Haber–Bosch process is a key industrial advancement in terms of NH3 synthesis. The process involves reaction between N2 and H2 feed streams at high pressure and temperature over Fe-based catalyst. Major thermodynamic incentives of energy efficiency and production economics are driving the research towards the development of novel catalysts which are capable of conducting the reaction at moderate temperatures and pressures. Designing a novel catalyst, to enhance the rate of a chemical reaction, is a challenging task which requires significant experimental work. Conventionally, discovery and optimization of new catalysts is done intuitively with time consuming trail-and-error based approaches. The recent progressions in machine learning and high-throughput platforms have made it possible to rapidly screen broader spectrum of materials and identification of relevant features contributing to the targeted reactions facilitating catalyst design and discovery. Moreover, processing of big volumes of data libraries is now viable, with the improvements in computational algorithms, allowing formulation of predictive models leading to systematic process optimisations and understanding of reaction mechanisms.

 

The current PhD project overlays a broader perspective from catalyst screening towards process optimisation. The preliminary component of the project requires data generation by a combination of high-throughput screening experiments, characterizations, and data mining from literature. Subsequently, unsupervised machine learning techniques will be utilised to capture unique patterns in the data targeted towards high reactivity of lattice N2 in metal nitrides catalyst structure signifying activity in the reaction.

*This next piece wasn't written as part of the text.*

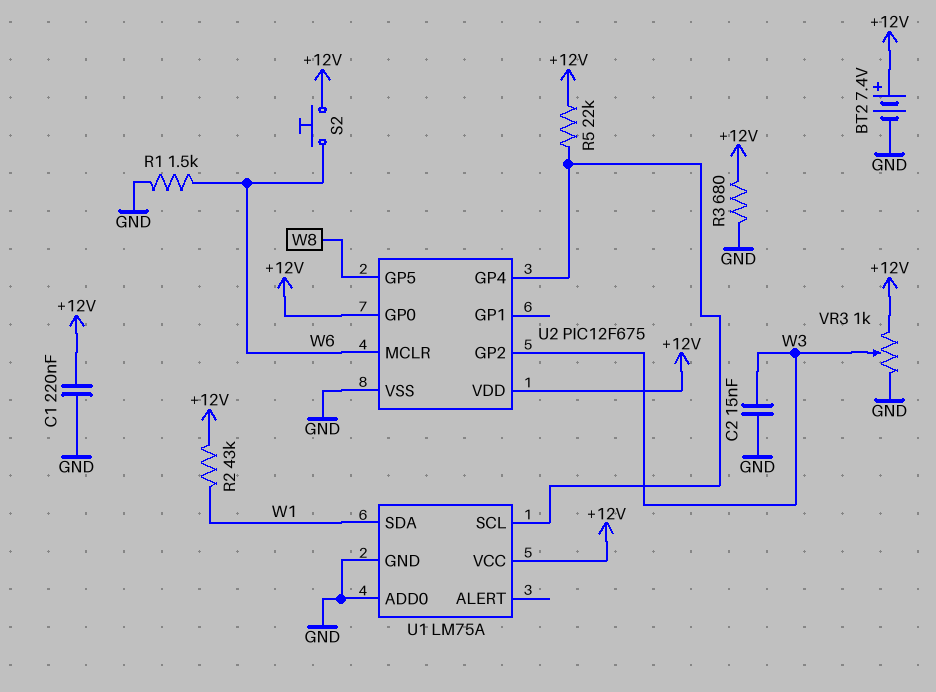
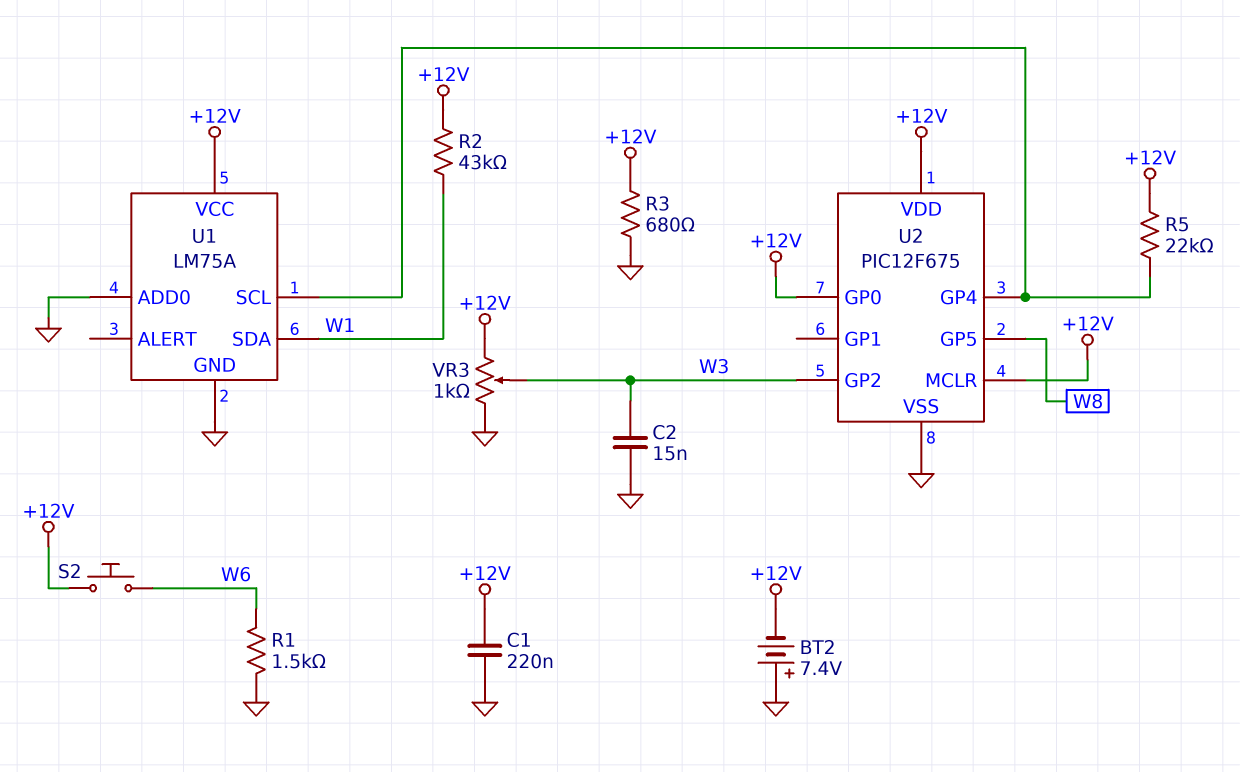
BT2: 7.4V (plus +12V, minus GND) -> 7.4V (plus GND, minus +12V)
U2 pin MCLR: W6 -> +12V

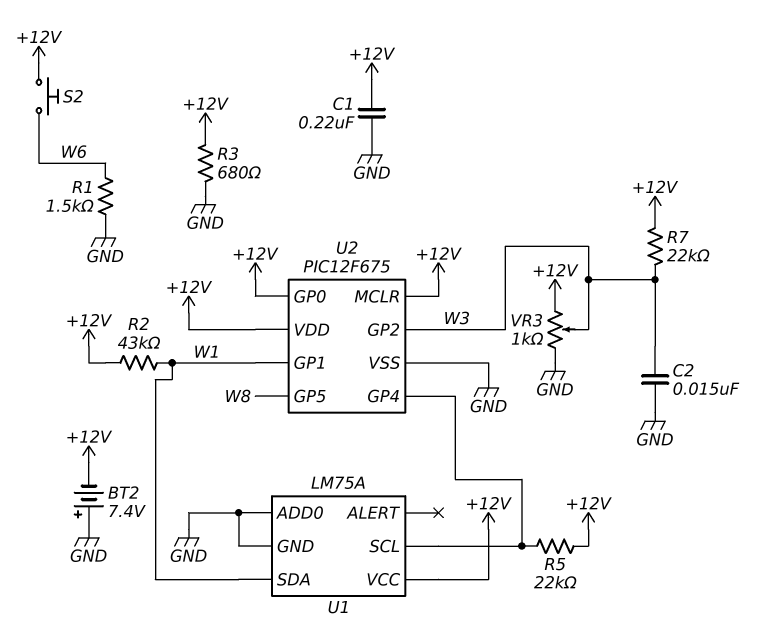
R7: none -> 22k (+12V, W3)
U2 pin GP1: none -> W1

Relevant materials will be sorted and tested for NH3 synthesis with reinforcement learning based optimiser directing the experimentation process to achieve input parameters leading to optimum process efficacy with minimum experimentation runs. Data libraries generated from this study will be extended by mapping with quantum chemistry simulations, and subsequently be used to train machine learning models with enhanced predictive capability aiding further research in this area.